Re: FLUKE DRUG PROTOCOL: Praziquantel & Albendazole
This protocol needs to be updated. I used to cure intestinal flukes and some other trematodes. But praziquantel is useless in case of liver flukes.
"Although success has been seen in the treatment of F hepatica with dosages of 75 mg/kg tid for one day (23), there are many reports of post therapy relapse in both acute and chronic fascioliasis, even when dosages as high as 75 mg/kg/day are used for seven days (7,24–26). Such a treatment failure was observed in the present patient. Failure may relate to the resistive properties of the F hepatica tegument."

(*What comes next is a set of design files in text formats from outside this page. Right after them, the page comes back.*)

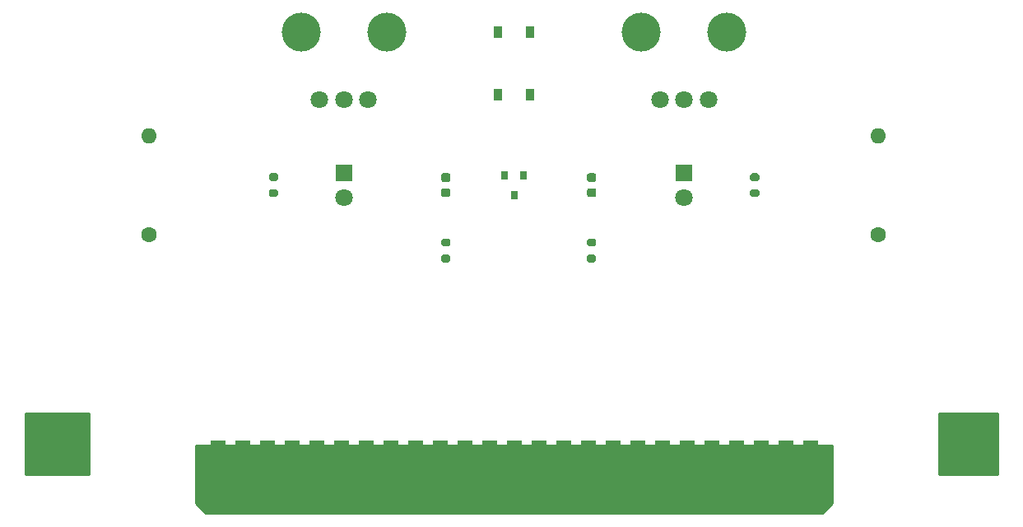
<source format=gbr>
G04 #@! TF.GenerationSoftware,KiCad,Pcbnew,(5.1.7)-1*
G04 #@! TF.CreationDate,2022-04-10T18:55:10-05:00*
G04 #@! TF.ProjectId,ConsolePedalDistortionSMT,436f6e73-6f6c-4655-9065-64616c446973,rev?*
G04 #@! TF.SameCoordinates,Original*
G04 #@! TF.FileFunction,Soldermask,Top*
G04 #@! TF.FilePolarity,Negative*
%FSLAX46Y46*%
G04 Gerber Fmt 4.6, Leading zero omitted, Abs format (unit mm)*
G04 Created by KiCad (PCBNEW (5.1.7)-1) date 2022-04-10 18:55:10*
%MOMM*%
%LPD*%
G01*
G04 APERTURE LIST*
%ADD10C,1.600000*%
%ADD11O,1.600000X1.600000*%
%ADD12R,1.800000X1.800000*%
%ADD13C,1.800000*%
%ADD14C,4.000000*%
%ADD15C,5.000000*%
%ADD16R,1.500000X7.000000*%
%ADD17R,0.900000X1.200000*%
%ADD18R,0.800000X0.900000*%
%ADD19C,0.254000*%
%ADD20C,0.100000*%
G04 APERTURE END LIST*
D10*
G04 #@! TO.C,R5*
X170215000Y-101350000D03*
D11*
X170215000Y-91190000D03*
G04 #@! TD*
D12*
G04 #@! TO.C,D1*
X115250000Y-95000000D03*
D13*
X115250000Y-97540000D03*
G04 #@! TD*
G04 #@! TO.C,D2*
X150250000Y-97540000D03*
D12*
X150250000Y-95000000D03*
G04 #@! TD*
D14*
G04 #@! TO.C,RV1*
X154650000Y-80500000D03*
X145850000Y-80500000D03*
D13*
X152750000Y-87500000D03*
X150250000Y-87500000D03*
X147750000Y-87500000D03*
G04 #@! TD*
G04 #@! TO.C,RV2*
X112750000Y-87500000D03*
X115250000Y-87500000D03*
X117750000Y-87500000D03*
D14*
X110850000Y-80500000D03*
X119650000Y-80500000D03*
G04 #@! TD*
D15*
G04 #@! TO.C,H1*
X85350000Y-122600000D03*
G04 #@! TD*
G04 #@! TO.C,H2*
X180150000Y-122600000D03*
G04 #@! TD*
D16*
G04 #@! TO.C,J1*
X163230000Y-126000000D03*
X160690000Y-126000000D03*
X158150000Y-126000000D03*
X155610000Y-126000000D03*
X153070000Y-126000000D03*
X150530000Y-126000000D03*
X147990000Y-126000000D03*
X145450000Y-126000000D03*
X142910000Y-126000000D03*
X140370000Y-126000000D03*
X137830000Y-126000000D03*
X135290000Y-126000000D03*
X132750000Y-126000000D03*
X130210000Y-126000000D03*
X127670000Y-126000000D03*
X125130000Y-126000000D03*
X122590000Y-126000000D03*
X120050000Y-126000000D03*
X117510000Y-126000000D03*
X114970000Y-126000000D03*
X112430000Y-126000000D03*
X109890000Y-126000000D03*
X107350000Y-126000000D03*
X104810000Y-126000000D03*
X102270000Y-126000000D03*
G04 #@! TD*
G04 #@! TO.C,C1*
G36*
G01*
X140975000Y-95945000D02*
X140475000Y-95945000D01*
G75*
G02*
X140250000Y-95720000I0J225000D01*
G01*
X140250000Y-95270000D01*
G75*
G02*
X140475000Y-95045000I225000J0D01*
G01*
X140975000Y-95045000D01*
G75*
G02*
X141200000Y-95270000I0J-225000D01*
G01*
X141200000Y-95720000D01*
G75*
G02*
X140975000Y-95945000I-225000J0D01*
G01*
G37*
G36*
G01*
X140975000Y-97495000D02*
X140475000Y-97495000D01*
G75*
G02*
X140250000Y-97270000I0J225000D01*
G01*
X140250000Y-96820000D01*
G75*
G02*
X140475000Y-96595000I225000J0D01*
G01*
X140975000Y-96595000D01*
G75*
G02*
X141200000Y-96820000I0J-225000D01*
G01*
X141200000Y-97270000D01*
G75*
G02*
X140975000Y-97495000I-225000J0D01*
G01*
G37*
G04 #@! TD*
G04 #@! TO.C,C2*
G36*
G01*
X125475000Y-95045000D02*
X125975000Y-95045000D01*
G75*
G02*
X126200000Y-95270000I0J-225000D01*
G01*
X126200000Y-95720000D01*
G75*
G02*
X125975000Y-95945000I-225000J0D01*
G01*
X125475000Y-95945000D01*
G75*
G02*
X125250000Y-95720000I0J225000D01*
G01*
X125250000Y-95270000D01*
G75*
G02*
X125475000Y-95045000I225000J0D01*
G01*
G37*
G36*
G01*
X125475000Y-96595000D02*
X125975000Y-96595000D01*
G75*
G02*
X126200000Y-96820000I0J-225000D01*
G01*
X126200000Y-97270000D01*
G75*
G02*
X125975000Y-97495000I-225000J0D01*
G01*
X125475000Y-97495000D01*
G75*
G02*
X125250000Y-97270000I0J225000D01*
G01*
X125250000Y-96820000D01*
G75*
G02*
X125475000Y-96595000I225000J0D01*
G01*
G37*
G04 #@! TD*
D17*
G04 #@! TO.C,D3*
X131100000Y-80500000D03*
X134400000Y-80500000D03*
G04 #@! TD*
G04 #@! TO.C,D4*
X131100000Y-87000000D03*
X134400000Y-87000000D03*
G04 #@! TD*
D18*
G04 #@! TO.C,Q1*
X133700000Y-95270000D03*
X131800000Y-95270000D03*
X132750000Y-97270000D03*
G04 #@! TD*
G04 #@! TO.C,R1*
G36*
G01*
X140450000Y-101775000D02*
X141000000Y-101775000D01*
G75*
G02*
X141200000Y-101975000I0J-200000D01*
G01*
X141200000Y-102375000D01*
G75*
G02*
X141000000Y-102575000I-200000J0D01*
G01*
X140450000Y-102575000D01*
G75*
G02*
X140250000Y-102375000I0J200000D01*
G01*
X140250000Y-101975000D01*
G75*
G02*
X140450000Y-101775000I200000J0D01*
G01*
G37*
G36*
G01*
X140450000Y-103425000D02*
X141000000Y-103425000D01*
G75*
G02*
X141200000Y-103625000I0J-200000D01*
G01*
X141200000Y-104025000D01*
G75*
G02*
X141000000Y-104225000I-200000J0D01*
G01*
X140450000Y-104225000D01*
G75*
G02*
X140250000Y-104025000I0J200000D01*
G01*
X140250000Y-103625000D01*
G75*
G02*
X140450000Y-103425000I200000J0D01*
G01*
G37*
G04 #@! TD*
G04 #@! TO.C,R2*
G36*
G01*
X126000000Y-102575000D02*
X125450000Y-102575000D01*
G75*
G02*
X125250000Y-102375000I0J200000D01*
G01*
X125250000Y-101975000D01*
G75*
G02*
X125450000Y-101775000I200000J0D01*
G01*
X126000000Y-101775000D01*
G75*
G02*
X126200000Y-101975000I0J-200000D01*
G01*
X126200000Y-102375000D01*
G75*
G02*
X126000000Y-102575000I-200000J0D01*
G01*
G37*
G36*
G01*
X126000000Y-104225000D02*
X125450000Y-104225000D01*
G75*
G02*
X125250000Y-104025000I0J200000D01*
G01*
X125250000Y-103625000D01*
G75*
G02*
X125450000Y-103425000I200000J0D01*
G01*
X126000000Y-103425000D01*
G75*
G02*
X126200000Y-103625000I0J-200000D01*
G01*
X126200000Y-104025000D01*
G75*
G02*
X126000000Y-104225000I-200000J0D01*
G01*
G37*
G04 #@! TD*
G04 #@! TO.C,R3*
G36*
G01*
X108275000Y-97495000D02*
X107725000Y-97495000D01*
G75*
G02*
X107525000Y-97295000I0J200000D01*
G01*
X107525000Y-96895000D01*
G75*
G02*
X107725000Y-96695000I200000J0D01*
G01*
X108275000Y-96695000D01*
G75*
G02*
X108475000Y-96895000I0J-200000D01*
G01*
X108475000Y-97295000D01*
G75*
G02*
X108275000Y-97495000I-200000J0D01*
G01*
G37*
G36*
G01*
X108275000Y-95845000D02*
X107725000Y-95845000D01*
G75*
G02*
X107525000Y-95645000I0J200000D01*
G01*
X107525000Y-95245000D01*
G75*
G02*
X107725000Y-95045000I200000J0D01*
G01*
X108275000Y-95045000D01*
G75*
G02*
X108475000Y-95245000I0J-200000D01*
G01*
X108475000Y-95645000D01*
G75*
G02*
X108275000Y-95845000I-200000J0D01*
G01*
G37*
G04 #@! TD*
D10*
G04 #@! TO.C,R4*
X95215000Y-101350000D03*
D11*
X95215000Y-91190000D03*
G04 #@! TD*
G04 #@! TO.C,R6*
G36*
G01*
X157775000Y-95845000D02*
X157225000Y-95845000D01*
G75*
G02*
X157025000Y-95645000I0J200000D01*
G01*
X157025000Y-95245000D01*
G75*
G02*
X157225000Y-95045000I200000J0D01*
G01*
X157775000Y-95045000D01*
G75*
G02*
X157975000Y-95245000I0J-200000D01*
G01*
X157975000Y-95645000D01*
G75*
G02*
X157775000Y-95845000I-200000J0D01*
G01*
G37*
G36*
G01*
X157775000Y-97495000D02*
X157225000Y-97495000D01*
G75*
G02*
X157025000Y-97295000I0J200000D01*
G01*
X157025000Y-96895000D01*
G75*
G02*
X157225000Y-96695000I200000J0D01*
G01*
X157775000Y-96695000D01*
G75*
G02*
X157975000Y-96895000I0J-200000D01*
G01*
X157975000Y-97295000D01*
G75*
G02*
X157775000Y-97495000I-200000J0D01*
G01*
G37*
G04 #@! TD*
D19*
X165480000Y-129000000D02*
X164480000Y-130000000D01*
X101020000Y-130000000D01*
X100020000Y-129000000D01*
X100020000Y-123063000D01*
X165480000Y-123063000D01*
X165480000Y-129000000D01*
D20*
G36*
X165480000Y-129000000D02*
G01*
X164480000Y-130000000D01*
X101020000Y-130000000D01*
X100020000Y-129000000D01*
X100020000Y-123063000D01*
X165480000Y-123063000D01*
X165480000Y-129000000D01*
G37*
D19*
X89000000Y-126000000D02*
X82500000Y-126000000D01*
X82500000Y-119761000D01*
X89000000Y-119761000D01*
X89000000Y-126000000D01*
D20*
G36*
X89000000Y-126000000D02*
G01*
X82500000Y-126000000D01*
X82500000Y-119761000D01*
X89000000Y-119761000D01*
X89000000Y-126000000D01*
G37*
D19*
X182499000Y-126000000D02*
X176500000Y-126000000D01*
X176500000Y-119761000D01*
X182499000Y-119761000D01*
X182499000Y-126000000D01*
D20*
G36*
X182499000Y-126000000D02*
G01*
X176500000Y-126000000D01*
X176500000Y-119761000D01*
X182499000Y-119761000D01*
X182499000Y-126000000D01*
G37*
M02*

</source>
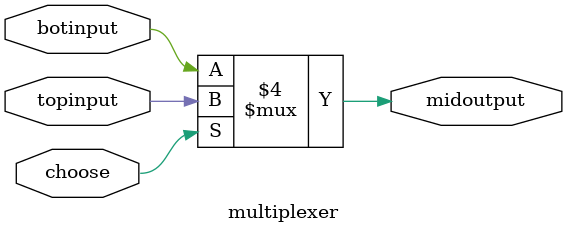
<source format=v>
module multiplexer( topinput, botinput, choose, midoutput);
input topinput;
input botinput;
input choose;
output reg midoutput;
			  
always @*
begin
  if ( choose == 1 )
	midoutput = topinput;
  else
    midoutput = botinput;
end

endmodule

</source>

https://www.ncbi.nlm.nih.gov/pmc/articles/PMC3307422/
Some authors recommend Triclabendazole but I read that Fasciola hepatica can resist this drug as well. And finally Nitazoxanide was recommended as a drug of choice:
"Nitazoxanide efficacy against fascioliasis is worth mentioning, becoming an alternative to triclabendazole.
Moreover, its usefulness for the treatment of human cases not responding to triclabendazole [81] is of important additional value, given the spread of the resistance to this drug. However, it should be noted that a triclabendazole-resistant F. hepatica infected patient not responding to nitazoxanide treatment has recently been reported in the Netherlands [82]. In animals, triclabendazole resistance was first described in Australia [83], later in Ireland [84], [85], Scotland [86], the Netherlands [87], [88], and Spain [89]. Very recently it has also been found in southern Brazil [90] and Argentina [91]. Up to that moment, triclabendazole resistance only concerned livestock in animal endemic areas, but unfortunately it has very recently been also described in humans [92] in a human highly endemic area such as Cajamarca, Peru [6]."